Officially, Oliver and a few other executives resigned.

Officially, Emily and Professor Tillman never got credit. Both said they didn’t want to be involved in publicity or scandal, anyway. They are writing a new scientific paper about what they learned, though.

But unofficially, and where it matters most to her, Emily has respect from the teams, engineers, and crews. They know.

Then, Emily’s parents did not exactly go quietly into the night. There’s a Christmas card from them sitting in a kitchen drawer, in fact. It doesn’t get displayed with the others, but Emily hasn’t thrown it out, either.

Emily is still working through her feelings about them, and she probably will for a long time. She did set boundaries for her parents. Under threat of a total ban on contact, they’re adhering to her rules, for now.

Honestly, I don’t know if it will work out or not. It’s up to Emily.

I don’t know that people ever fundamentally change who they are at their cores. Emily is always going to be good, though she lets the bad-girl out frequently and with unapologetic passion these days. Her inner badass flies freer than it ever has.

Everyone has chains around their neck from someone, somewhere, something that weighs them down. Cutting that shit off is the best thing either of us has ever done.

Stan and Kristy, on the other hand, it’s been a clean break away from them. Instead of wondering if this is the year either of them would contact me on Christmas, I took control of the situation and made the decision for them. One more weight around my neck fell away.

I won’t feel guilty for it.

Then it was Thanksgiving.

It was around then Danica came into our lives. Apparently, I have a younger sister. Half-sister, technically, but that’s just semantics. Her mother was one of Stan’s hookups, and I never knew about it.

She’s only a few years younger than me and, my whole life, I never knew it. Never knew I had other family out there in the world.

She’s had a rough go of things and is staying with us for a bit since, like me, she isn’t interested in spendi

ng the holidays with her biological father.

While I’m glad to have Danica here, I intend to marry my girl before the year is up, and, right now, we finally have the apartment to ourselves.

“If this is really our Christmas and we’re doing things how we want, then I’m doing it my way,” I tell her.

“I kind of want to keep teasing you, but I also want my ring. Okay, go get it,” she smiles.

She beat me to proposing, so it isn’t like I could drop to my knee and surprise her with a grand gesture. I’m trying to make up for it in other ways and am nervous as hell about them.

Standing from the couch, I take her hand and pull her up. She’s still wrapped in only a blanket, and we move over to the stockings by the fireplace.
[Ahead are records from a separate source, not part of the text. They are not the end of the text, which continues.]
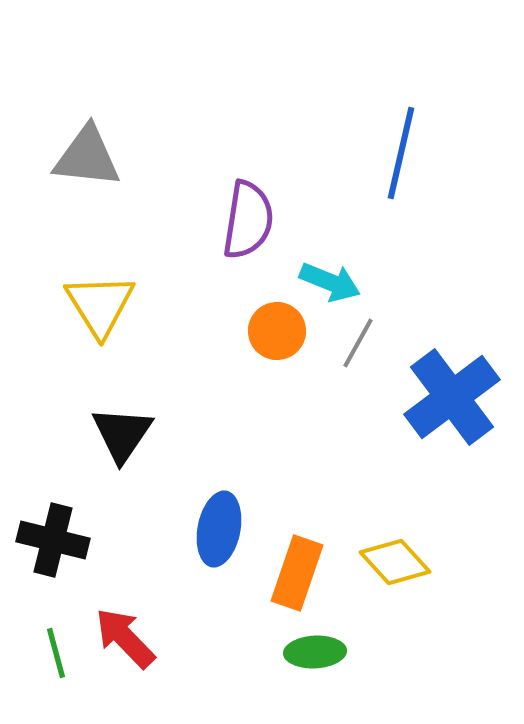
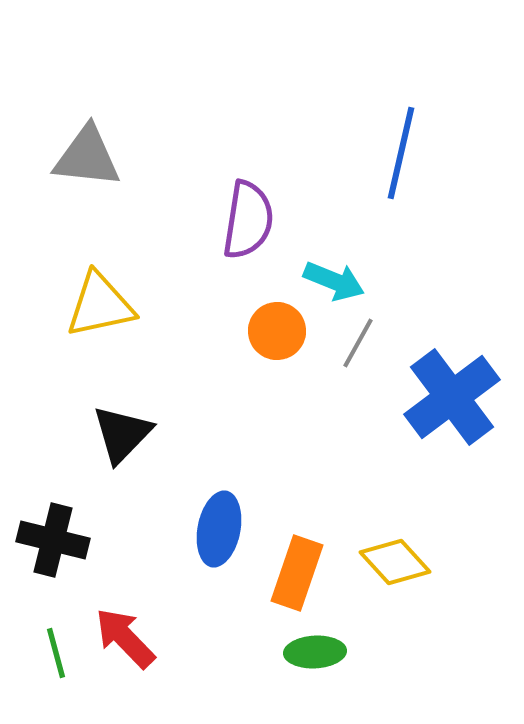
cyan arrow: moved 4 px right, 1 px up
yellow triangle: rotated 50 degrees clockwise
black triangle: rotated 10 degrees clockwise
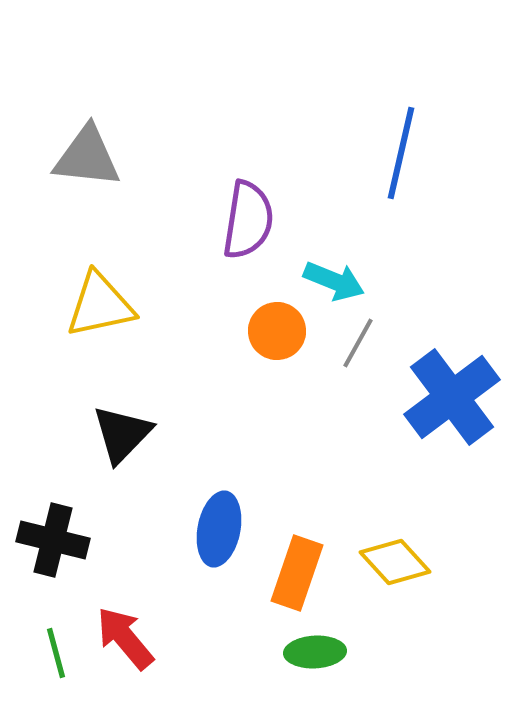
red arrow: rotated 4 degrees clockwise
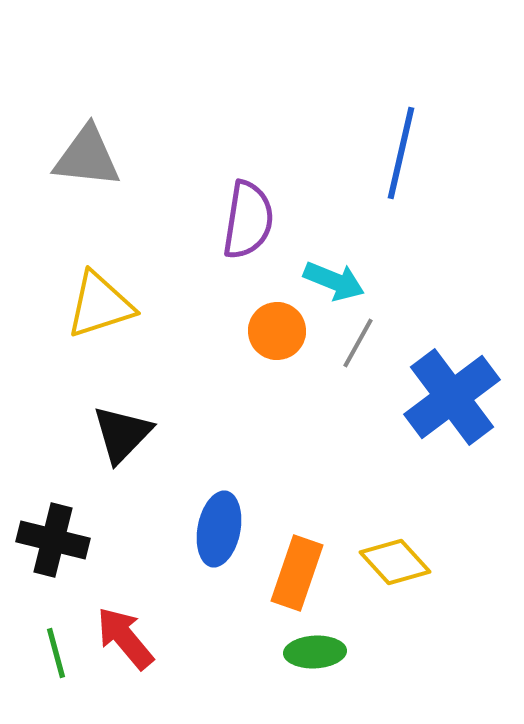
yellow triangle: rotated 6 degrees counterclockwise
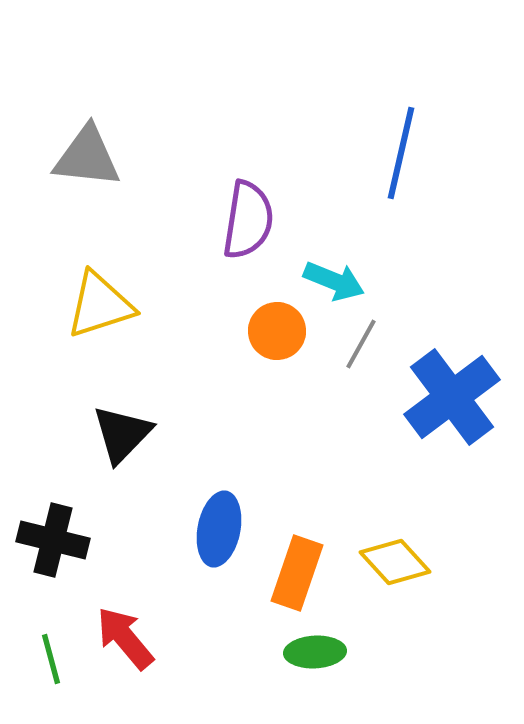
gray line: moved 3 px right, 1 px down
green line: moved 5 px left, 6 px down
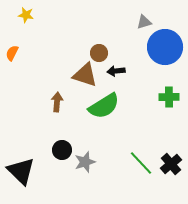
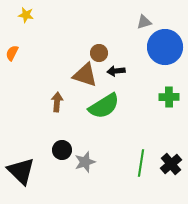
green line: rotated 52 degrees clockwise
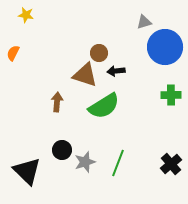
orange semicircle: moved 1 px right
green cross: moved 2 px right, 2 px up
green line: moved 23 px left; rotated 12 degrees clockwise
black triangle: moved 6 px right
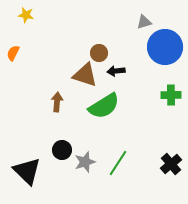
green line: rotated 12 degrees clockwise
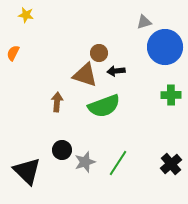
green semicircle: rotated 12 degrees clockwise
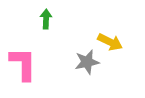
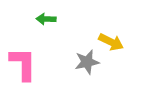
green arrow: rotated 90 degrees counterclockwise
yellow arrow: moved 1 px right
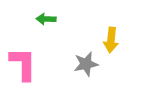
yellow arrow: moved 2 px up; rotated 70 degrees clockwise
gray star: moved 1 px left, 2 px down
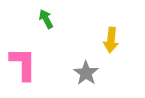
green arrow: rotated 60 degrees clockwise
gray star: moved 9 px down; rotated 25 degrees counterclockwise
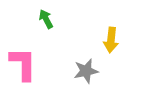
gray star: moved 2 px up; rotated 25 degrees clockwise
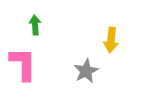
green arrow: moved 11 px left, 6 px down; rotated 24 degrees clockwise
gray star: rotated 15 degrees counterclockwise
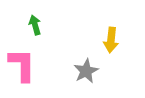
green arrow: rotated 12 degrees counterclockwise
pink L-shape: moved 1 px left, 1 px down
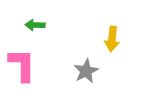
green arrow: rotated 72 degrees counterclockwise
yellow arrow: moved 1 px right, 1 px up
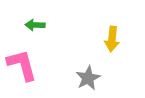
pink L-shape: rotated 15 degrees counterclockwise
gray star: moved 2 px right, 7 px down
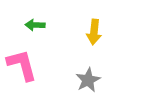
yellow arrow: moved 18 px left, 7 px up
gray star: moved 2 px down
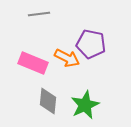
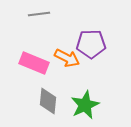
purple pentagon: rotated 12 degrees counterclockwise
pink rectangle: moved 1 px right
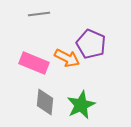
purple pentagon: rotated 24 degrees clockwise
gray diamond: moved 3 px left, 1 px down
green star: moved 4 px left
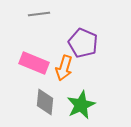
purple pentagon: moved 8 px left, 1 px up
orange arrow: moved 3 px left, 10 px down; rotated 80 degrees clockwise
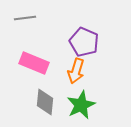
gray line: moved 14 px left, 4 px down
purple pentagon: moved 1 px right, 1 px up
orange arrow: moved 12 px right, 3 px down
“I’m so excited, gimme, gimme, gimme,” she squeals.

God, I hope she likes it. I researched and read everything I could find online, but I was on my own for this.

She was so specific on the kind of ring she did not want, I may have gone too far. No diamonds because she has ethical concerns about their sourcing, plus she thinks lab-created diamonds are ‘cooler’ anyway. Nothing too showy because that isn’t her. Nothing that can get damaged at work.

The same girl who wanted to ride a beat up Vespa around Budapest was not going to be impressed with a giant rock from Tiffany’s.